I came across this via Dense Discovery, which is one of a number of additional newsletters to which I would recommend Thought Shrapnel readers subscribe.

In this article, Erin Remblance shows how modern lifestyles, particularly in wealthy nations, have led to a loss of human connection and an increase in mental health issues. She suggests that the shift from community-oriented activities to individualistic, consumer-driven behaviour has not only harmed our well-being but also contributed to the climate emergency.

The solution? Returning to simpler, more sustainable ways of living that focus on human connection and creativity. By becoming creators rather than mere consumers we can improve our mental health and simultaneously benefit the planet.

One of the top 5 regrets of the dying is that they wished that they hadn’t worked so hard. Another is that they wished they’d been brave enough to pursue the life they’d really dreamed of, without worrying about what others thought; that they’d had the courage to do the things that made them truly happy. Which is ironic, really, because according to the 18th century economist and philosopher, Adam Smith, wealth is something that is “desired, not for the material satisfaction that it brings, but because it is desired by others”. People are getting to the end of their lives regretting that they worked so hard – often to accumulate wealth so that others could envy it – wishing that instead they had pursued things that truly made them happy regardless of what people thought. What a lesson we could learn from these people’s dying realisations.


Reducing our consumption is of course important for the health of the planet, but what if one way to do this is by becoming producers, or creators, ourselves? Rediscovering what our human-energy – an abundantly available energy we seem to be using increasingly less of – can achieve, something we once innately drew upon, now buried deep within us as fossil-fuelled energy has overtaken our lives.
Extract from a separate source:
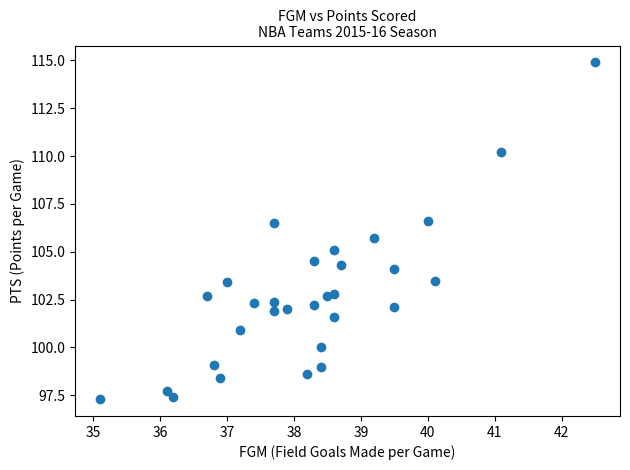

What Y value in the scatter plot is closest to 106?

105.7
There’s a clear link here to actions that will mitigate climate change: walking, cycling, growing our own food, and other low-tech solutions such as repairing and fostering community that encourages “social connections … rather than fostering the hyper-individualism encouraged by resource-hungry digital devices.”


We are not supposed to live like this, and it shows. We can see it in the deterioration of mental and physical health of people in so called ‘wealthy’ nations, in the exploitation of people in the Global South, and we can see it in the planetary-wide ecological crisis we face. What if, in trying to heal ourselves, we also begin to heal the planet? Because, in a wonderful turn of events, it would seem that what is good for us, is good for the planet too.